I also love experimenting with night-time shots and a long exposure, meaning the shutter is open for longer and letting in a lot of light. That’s how you get those super-cool photos you see people take at night where the lights are really bright or are one long stream of light, like this photo of mine:

Phoebe Lee - Brisbane - Travel Blog Photo Tips
We used a longer exposure to allow more light in to capture this night-time image.

7. Cameras gonna shake, shake, shake 

Yes, my friends, the camera is gonna shake… why? because your hands are shaky! No matter how hard you try/hold your breath/meditate while photographing, you will not be able to stop your hands from shaking. If you’re taking a photo in broad daylight, shaky hands aren’t such a big deal. But if you’re taking a photo in softer light or in the evening, it’s a real mood-killer.

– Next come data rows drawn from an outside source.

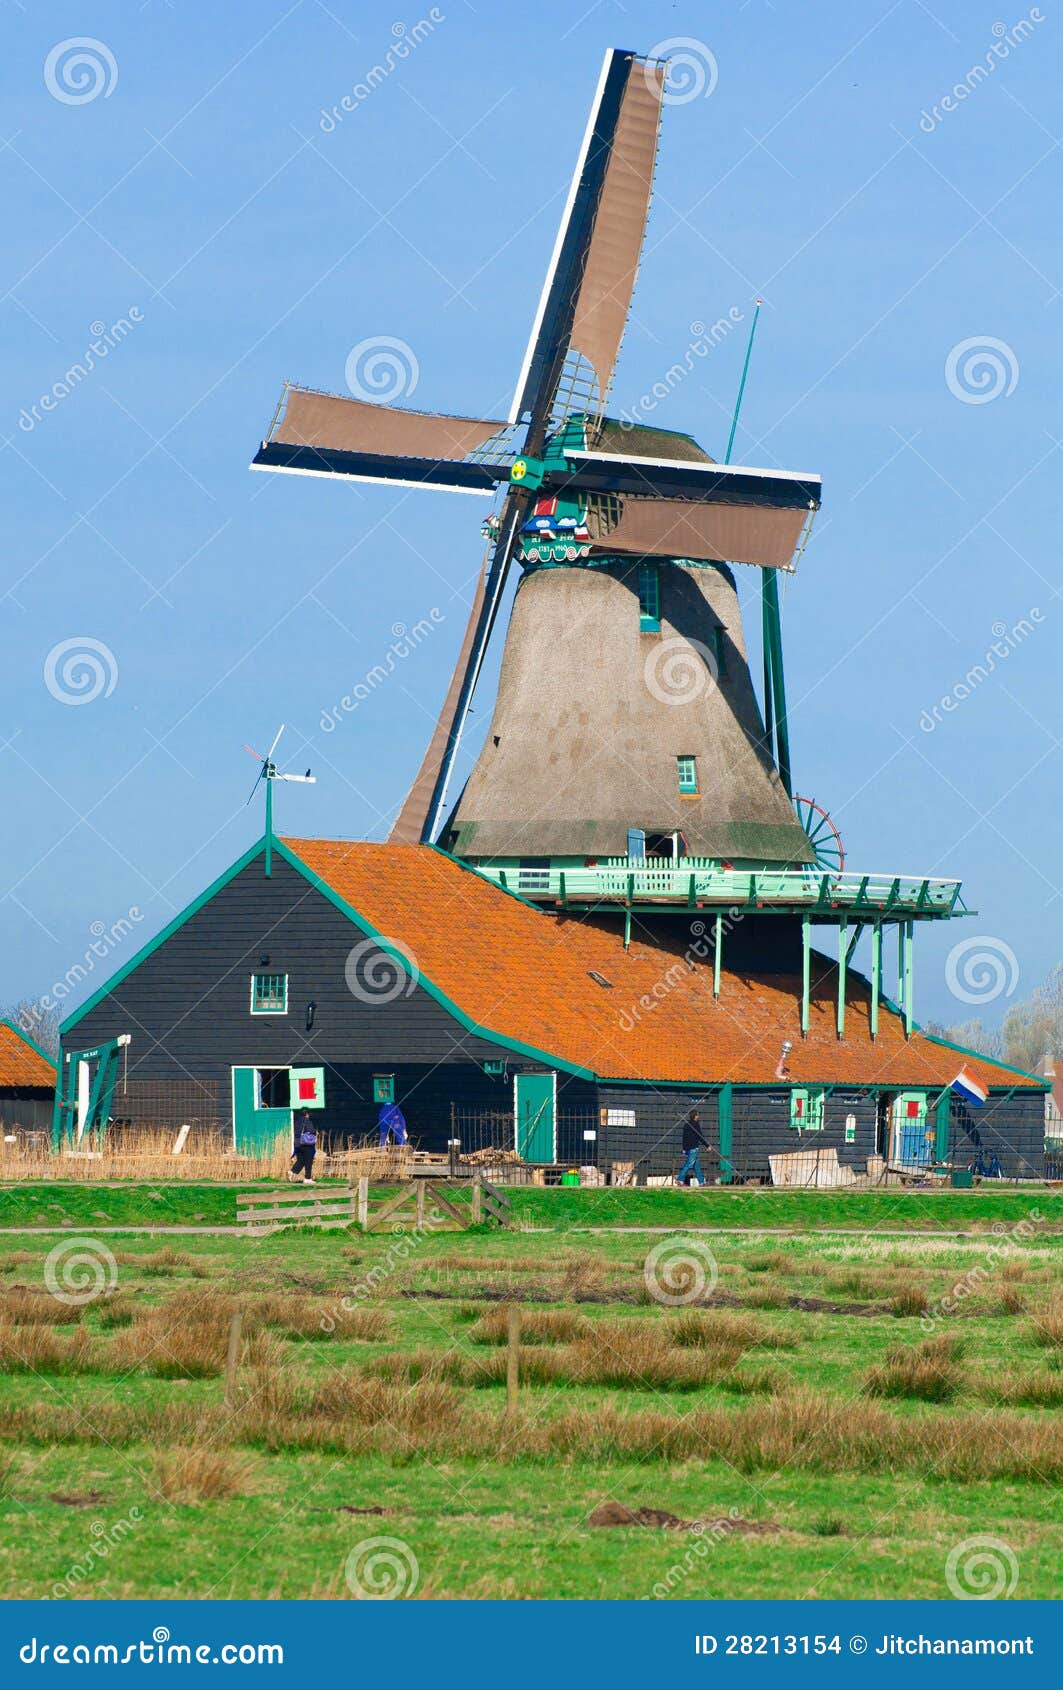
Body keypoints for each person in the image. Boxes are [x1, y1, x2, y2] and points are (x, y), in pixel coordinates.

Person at [678, 1108, 708, 1187]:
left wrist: (684, 1149)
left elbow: (684, 1138)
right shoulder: (696, 1124)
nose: (699, 1116)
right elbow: (700, 1136)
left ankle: (701, 1181)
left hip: (688, 1148)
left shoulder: (686, 1125)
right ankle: (680, 1180)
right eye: (698, 1115)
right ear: (695, 1116)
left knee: (696, 1165)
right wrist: (707, 1145)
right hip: (694, 1148)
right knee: (689, 1164)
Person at [290, 1109, 317, 1183]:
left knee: (301, 1160)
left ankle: (292, 1171)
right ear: (307, 1114)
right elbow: (311, 1130)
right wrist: (315, 1131)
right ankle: (307, 1178)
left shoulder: (297, 1122)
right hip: (306, 1143)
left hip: (297, 1144)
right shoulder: (307, 1121)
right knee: (308, 1161)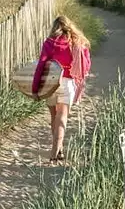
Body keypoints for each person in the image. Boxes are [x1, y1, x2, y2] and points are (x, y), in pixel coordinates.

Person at [31, 16, 92, 163]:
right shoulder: (78, 43)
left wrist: (35, 88)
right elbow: (87, 64)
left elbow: (41, 66)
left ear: (55, 27)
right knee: (62, 117)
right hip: (68, 82)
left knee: (54, 117)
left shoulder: (50, 43)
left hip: (50, 82)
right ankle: (56, 149)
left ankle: (58, 148)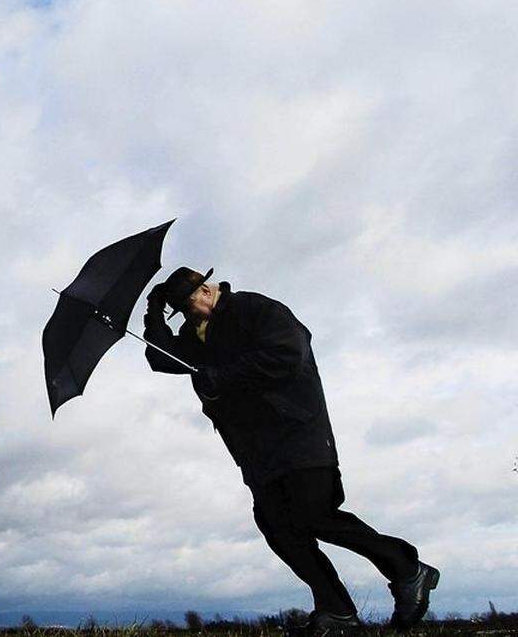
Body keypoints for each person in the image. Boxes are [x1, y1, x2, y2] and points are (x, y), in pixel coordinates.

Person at [141, 266, 439, 633]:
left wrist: (224, 375)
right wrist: (155, 311)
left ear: (206, 291)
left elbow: (288, 352)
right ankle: (337, 610)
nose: (189, 315)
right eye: (181, 312)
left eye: (189, 305)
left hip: (298, 434)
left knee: (315, 514)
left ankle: (407, 569)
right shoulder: (195, 334)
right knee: (277, 525)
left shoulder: (255, 309)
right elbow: (160, 357)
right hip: (255, 449)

So, get creative and find a way to stabilise your camera. Of course, the best way is to use a tripod, especially for night photography. But, if you don’t have a tripod handy, you can always find another way to stabilise your camera for the shot. I’ve used an upside-down washing basket before, a couple of takeaway coffee cups stacked on top of each other (for extra strength and support), upturned flower-pots and even wheelie bins!

8. Ask the locals for tips 

Make friends with locals of the place you’re visiting and ask them where the best views are, where the best-hidden locations are or if they know somewhere great you should visit to take photos. We were once taken to the top of a hill, led to the back of a church and sat on a wall in the back of the church garden, overlooking Lisbon, just because we connected with a local tour guide who took us under his wing. It’s a view we never would’ve seen without his help.

It also pays to do a little google search before you go, try to find bloggers, travellers or locals of the area who love photography and have shared their favourite photography spots online.

9. Find your style and be true to it 

There are so many brilliant photographers out there it can be really easy to look up to them and want to take photos just like them! I know I’ve felt a bit of self-imposed pressure at times to take a photo a certain way or edit it to look a certain way, just because I’ve admired how someone else has done it. It’s cool to look up to people and be inspired by them, but it’s also really really important to find your talent, your voice and your expression too!

Don’t be afraid to take a risk, see things from a different angle or develop your own style. If you love the way something looks then share it! You’ll be amazed at how many people can like your particular brand or style of photography, especially if it is something new or different. Let your freak flag fly, guys! Be creative and be weird! Challenge the process!

10. Practice makes perfect

Yes, it’s true… it really does. We all have to start somewhere, so make sure you do make a start before you travel. Practice your photography skills around the house, at the park, take a walk around your city and imagine you’re a tourist, ask to photograph your friends or their pets for practice. Do whatever it takes to log some serious hours of practice on your camera and you will definitely reap the rewards when you travel and the pressure is on to take a good shot, quickly before you get run over by an out-of-control tuk-tuk!